With several internships under her belt and a degree in public relations from Boston University in hand, Cristina Bartoletti never imagined she’d still be applying for jobs weeks after graduation, and doing it from her childhood bedroom in Charlton, Mass.
Bartoletti (COM’19) seems to be on the cusp of landing a PR gig, juggling interviews, sometimes even two in a single day. But this place between college graduation and finding work has left her wondering if she should have taken her old summer position as a banquet server while continuing her job search.
“It’s a weird limbo,” Bartoletti says on a quiet afternoon.
Straddling the transition from college to a job is never easy, but most experts say it’s a good, if not great, time to be on the job hunt, especially for young workers whose skills can easily pivot from one department or division to another. Barring economic damage inflicted by a potential trade war with China, the US economy is humming, and unemployment is at its lowest level in almost 50 years.
The data back that up.
According to the Collegiate Employment Research Institute at Michigan State University, hiring of recent graduates with a bachelor’s degree is expected to be up more than 8 percent this year over last year. Its annual survey of more than 1,000 employer recruiters or hiring managers filling full-time positions found that average starting salaries in occupations across the board are expected to rise about 4 percent over last year.
The institute found that 93 percent of the 2,560 employers it surveyed described the overall college market as “good to excellent,” the best outlook since the bottom of the Great Recession in 2009 and the highest level of optimism in the labor market since the late 1990s.
Turnover was cited by 61 percent of employers as “quite” to “very” important in shaping their hiring decisions. Growth was strongest in the administrative services, finance and insurance services, professional, business, and scientific services, and real estate and leasing, among others.
An analysis of census data of 22-to-27-year-olds published in Harvard Business Review found that new graduates are five times as likely to be advertising and promotions managers, actuaries, news reporters, and law clerks, compared to the general population.
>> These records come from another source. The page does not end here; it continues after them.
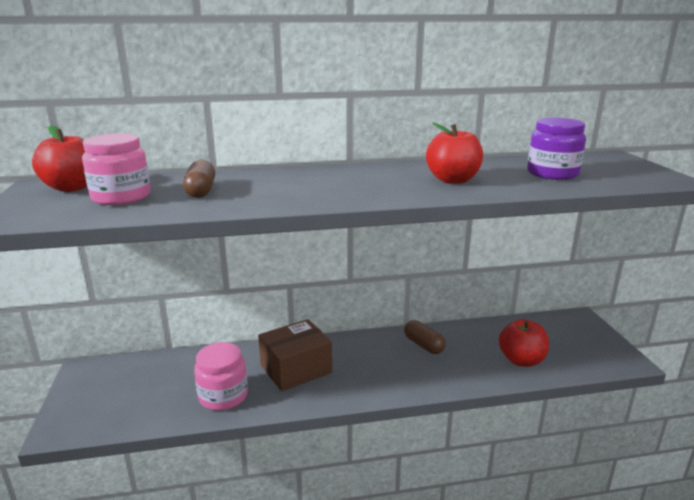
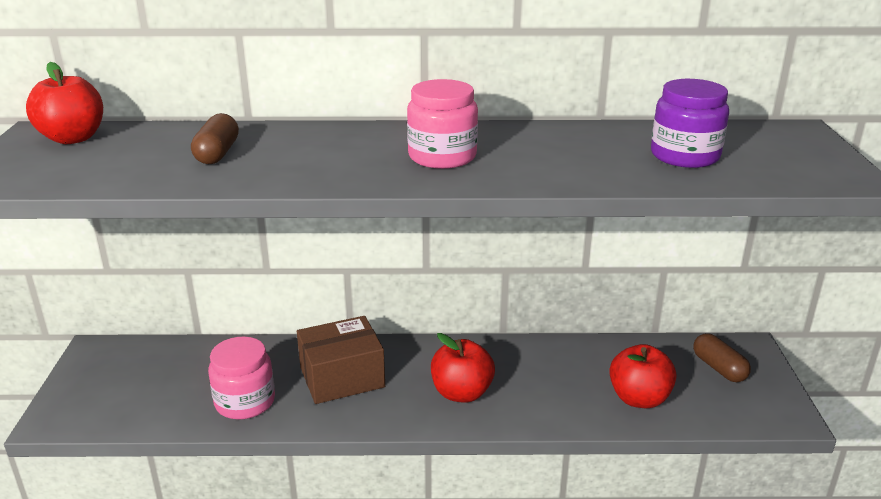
camera: 10 degrees right, 5 degrees up
pink jar [82,133,151,205] -> pink jar moved to [407,79,478,169]
brown capsule [404,320,446,354] -> brown capsule moved to [693,333,751,382]
red apple [426,122,483,184] -> red apple moved to [431,333,495,403]

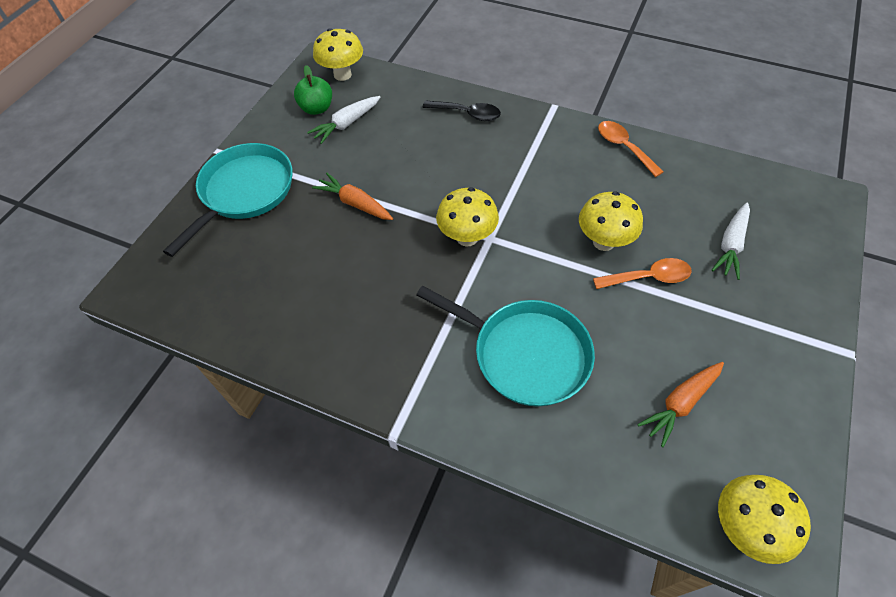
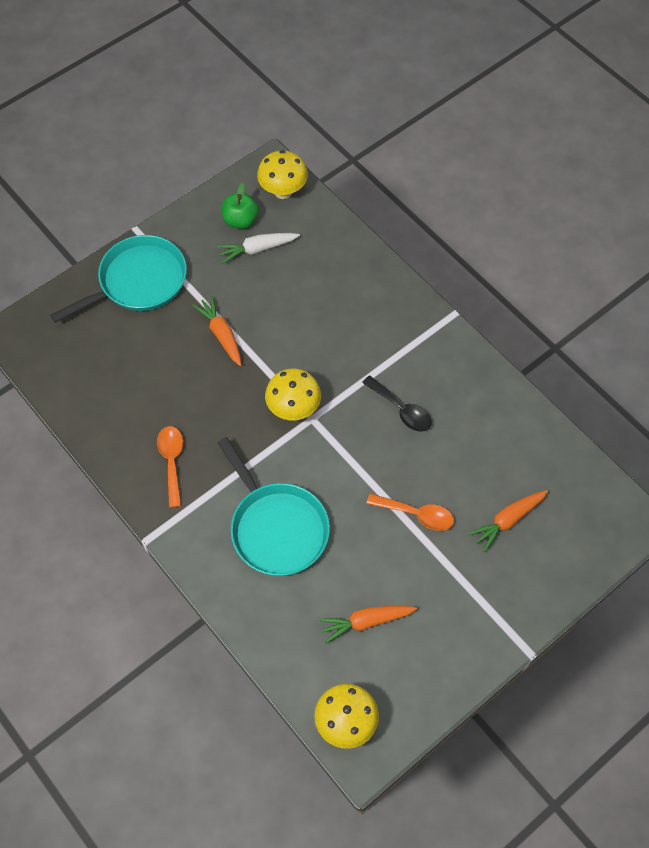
camera: 25 degrees right, 5 degrees up
black spoon [423,100,501,121] -> black spoon moved to [362,376,432,432]
yellow mushroom [579,191,643,251] -> none
orange spoon [598,121,663,177] -> orange spoon moved to [157,426,183,508]
white carrot [712,203,750,280] -> orange carrot [468,490,548,552]

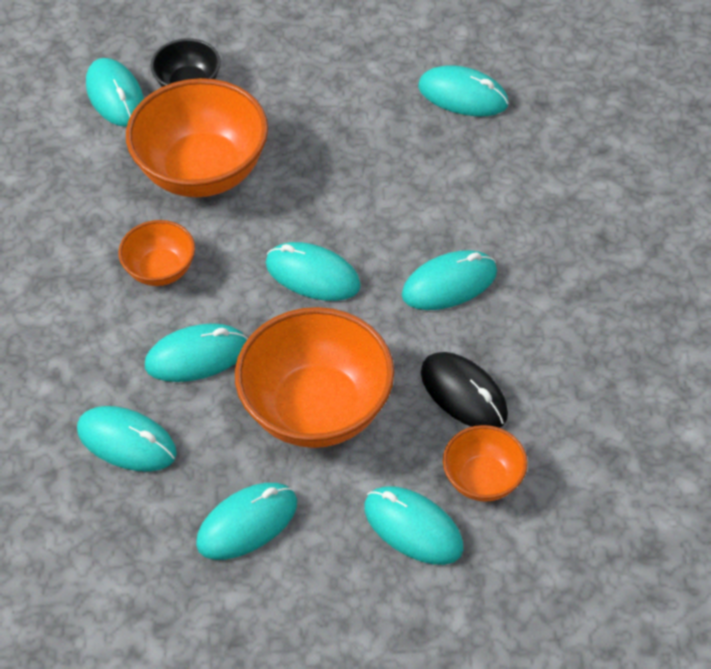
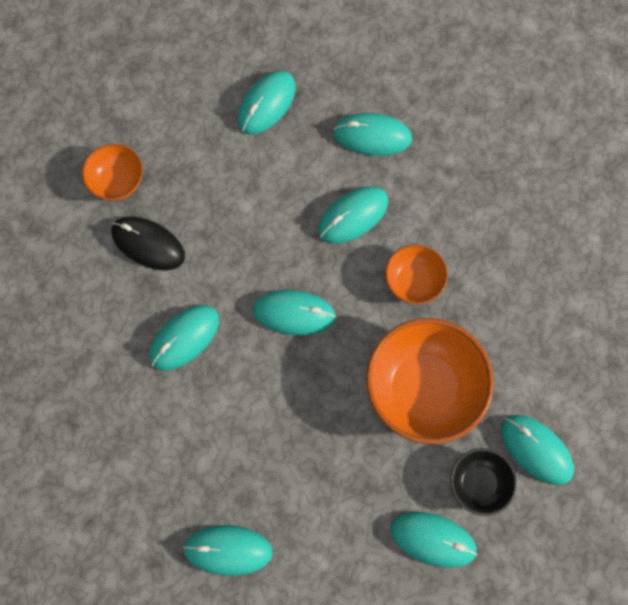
camera: 160 degrees right, 20 degrees up
orange bowl [235,307,394,448] -> none
turquoise mouse [364,486,463,565] -> turquoise mouse moved to [391,512,477,568]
They’re also disproportionately likely to be financial and credit analysts, geological engineers, and agricultural scientists.
Lang says he advises students to take career routes that require a broad set of skills, because the job market can change quickly as technology advances and companies will need workers able to transition into new roles with new responsibilities. Jobs that once seemed secure, like bookkeeping, are not, he says, so workers need to be prepared for career shifts; he also sees a growing need for workers with a liberal arts education and excellent social skills.
“Especially when you’re young, not specializing too much is a good idea,” Lang says.
That was supported by a recent study from the Association of American Colleges Universities, which found that employers had decreased their focus on academic majors in favor of job candidates who “demonstrated capacity to think critically, communicate clearly, and solve complex problems.”
Of course there are still challenges. The Economic Policy Institute’s research on job prospects for college graduates found that while this year’s class has better prospects than those who graduated in the immediate aftermath of the Great Recession, many recent graduates will take jobs that don’t require a college degree. It also found worsening wage gaps among women and black workers and high levels of student debt.
Grace Lee (Sargent’19) who majored in health science, says many of her friends are pushing to find work before their student loan bills begin rolling in. In the weeks leading up to graduation, she and her BU classmates shared detailed spreadsheets listing employers they’ve contacted, interviewed with, and even been rejected by to support one another in their search.
Ellen Ruppel Shell, a College of Communication professor of journalism, author of the 2018 book The Job: Work and Its Future in a Time of Radical Change, thinks students are experiencing more trepidation as they go into the labor market, prompting them to take jobs they are overqualified for, like barista or Uber driver at a time when college can’t guarantee well-paid work.
The Federal Reserve Bank of New York has calculated that more than 40 percent of recent college graduates in the United States are underemployed, or working in jobs that do not require a degree. That number drops to 32 percent for all graduates, ages 22 to 65.
The Federal Reserve Bank of San Francisco has noted that earning a four-year degree remains a worthwhile investment for the average student. The average college graduate paying annual tuition of about $20,000 can recoup the costs of schooling by age 40.
That is cold comfort for those who are plunging into the job market for the first time, like international relations major Luciano Cesta (CAS’19), who says he’s anxiously looking for a job while waiting for a special work permit from the US government that will allow him to remain in the United States.
The Canadian citizen says he may return to school for an advanced degree one day, but for now he’s interested in a job as a research assistant or at a think tank.
“I want to find a job that will either allow me to be self-sustained or a job that will lead to a job that will allow me to support myself,” Cesta says. “Finding a job that both pays well and I’m satisfied with is a challenge.”
Lou Gaglini, executive director of BU’s Center for Career Development, urges a mix of patience and persistence. The most recent data found that 67 percent of Class of 2017 graduates were working full-time, 8 percent were still seeking work, and 19 percent were attending graduate or professional school in the seven months following graduation.
Gaglini says students often come to him concerned that they’re starting their job hunt too late following graduation, even though that’s when about half of the Class of 2019 is beginning the job hunt.